Items stored in a collection:
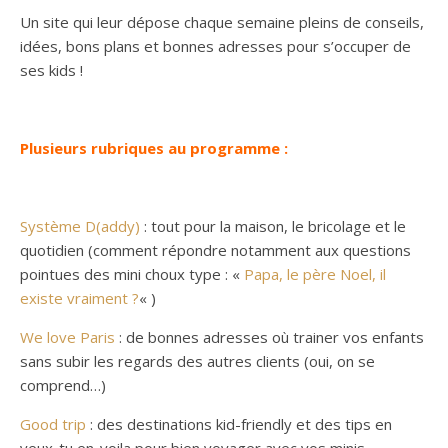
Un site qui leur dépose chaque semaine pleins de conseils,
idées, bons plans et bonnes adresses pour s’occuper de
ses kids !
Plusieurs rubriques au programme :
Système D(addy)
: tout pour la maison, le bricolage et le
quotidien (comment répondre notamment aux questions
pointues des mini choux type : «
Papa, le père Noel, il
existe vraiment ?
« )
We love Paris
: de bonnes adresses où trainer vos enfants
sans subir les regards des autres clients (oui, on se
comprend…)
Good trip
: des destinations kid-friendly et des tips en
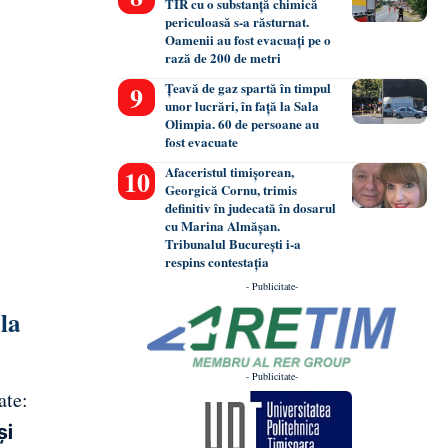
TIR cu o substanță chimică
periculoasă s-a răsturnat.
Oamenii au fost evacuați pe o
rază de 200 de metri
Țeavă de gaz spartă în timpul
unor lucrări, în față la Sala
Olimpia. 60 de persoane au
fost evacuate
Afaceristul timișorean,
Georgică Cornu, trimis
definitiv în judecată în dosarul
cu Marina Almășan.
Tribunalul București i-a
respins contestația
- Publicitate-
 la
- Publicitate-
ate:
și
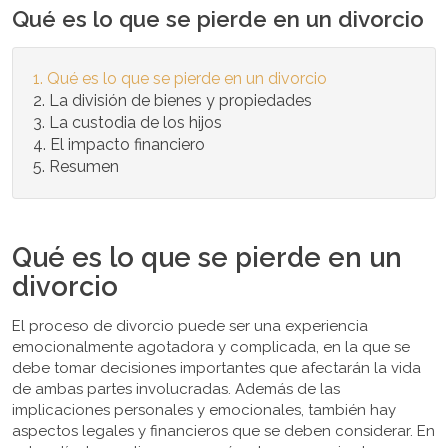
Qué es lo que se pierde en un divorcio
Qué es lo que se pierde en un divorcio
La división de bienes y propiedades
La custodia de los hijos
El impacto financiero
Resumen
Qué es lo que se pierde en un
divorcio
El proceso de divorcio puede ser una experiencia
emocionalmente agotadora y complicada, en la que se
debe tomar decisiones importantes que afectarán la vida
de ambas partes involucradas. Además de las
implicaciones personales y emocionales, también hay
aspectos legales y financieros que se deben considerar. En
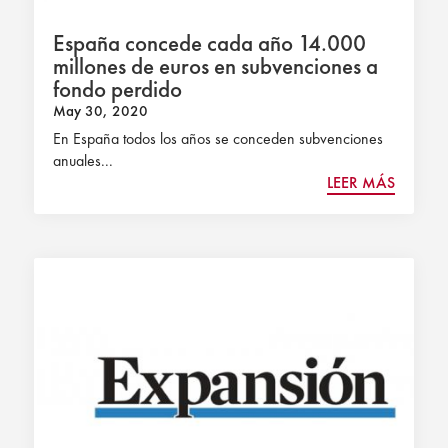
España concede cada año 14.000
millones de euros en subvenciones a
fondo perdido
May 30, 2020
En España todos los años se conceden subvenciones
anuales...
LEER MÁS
...
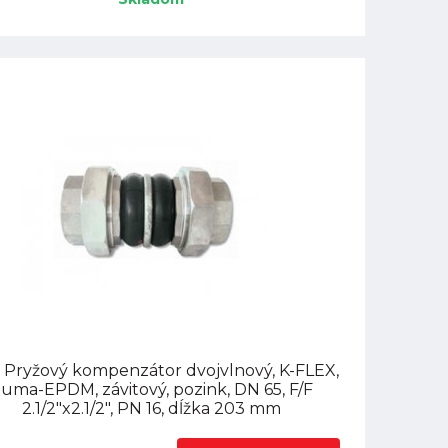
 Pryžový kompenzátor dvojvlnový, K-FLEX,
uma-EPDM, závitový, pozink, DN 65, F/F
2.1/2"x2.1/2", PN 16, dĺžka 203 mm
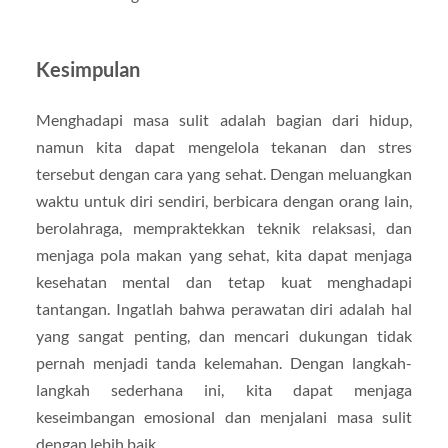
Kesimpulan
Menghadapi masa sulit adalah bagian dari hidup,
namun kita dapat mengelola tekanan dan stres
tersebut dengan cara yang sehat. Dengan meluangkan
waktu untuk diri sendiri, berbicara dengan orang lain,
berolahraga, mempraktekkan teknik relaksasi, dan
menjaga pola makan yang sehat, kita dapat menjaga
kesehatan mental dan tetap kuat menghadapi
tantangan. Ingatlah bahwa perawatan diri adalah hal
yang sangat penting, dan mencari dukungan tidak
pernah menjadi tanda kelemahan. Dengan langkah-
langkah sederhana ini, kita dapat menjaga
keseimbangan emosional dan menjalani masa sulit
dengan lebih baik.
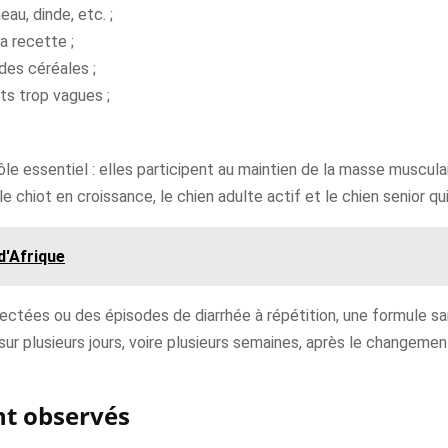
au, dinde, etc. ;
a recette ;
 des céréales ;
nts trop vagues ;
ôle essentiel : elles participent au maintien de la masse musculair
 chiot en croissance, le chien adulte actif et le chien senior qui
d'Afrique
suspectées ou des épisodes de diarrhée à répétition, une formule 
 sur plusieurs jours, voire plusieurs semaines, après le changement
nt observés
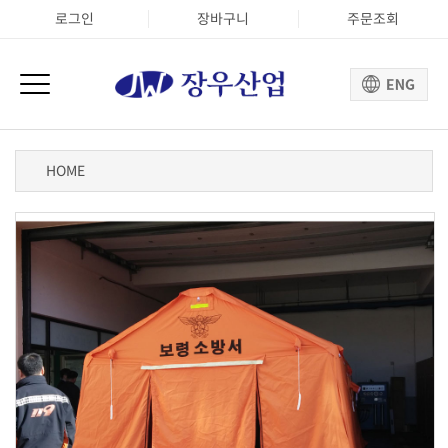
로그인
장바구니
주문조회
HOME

_Request:_ Show every line of the items above that contains the string "adresses", treating uppercase and lowercase letters as different.

_The completed task:_
idées, bons plans et bonnes adresses pour s’occuper de
: de bonnes adresses où trainer vos enfants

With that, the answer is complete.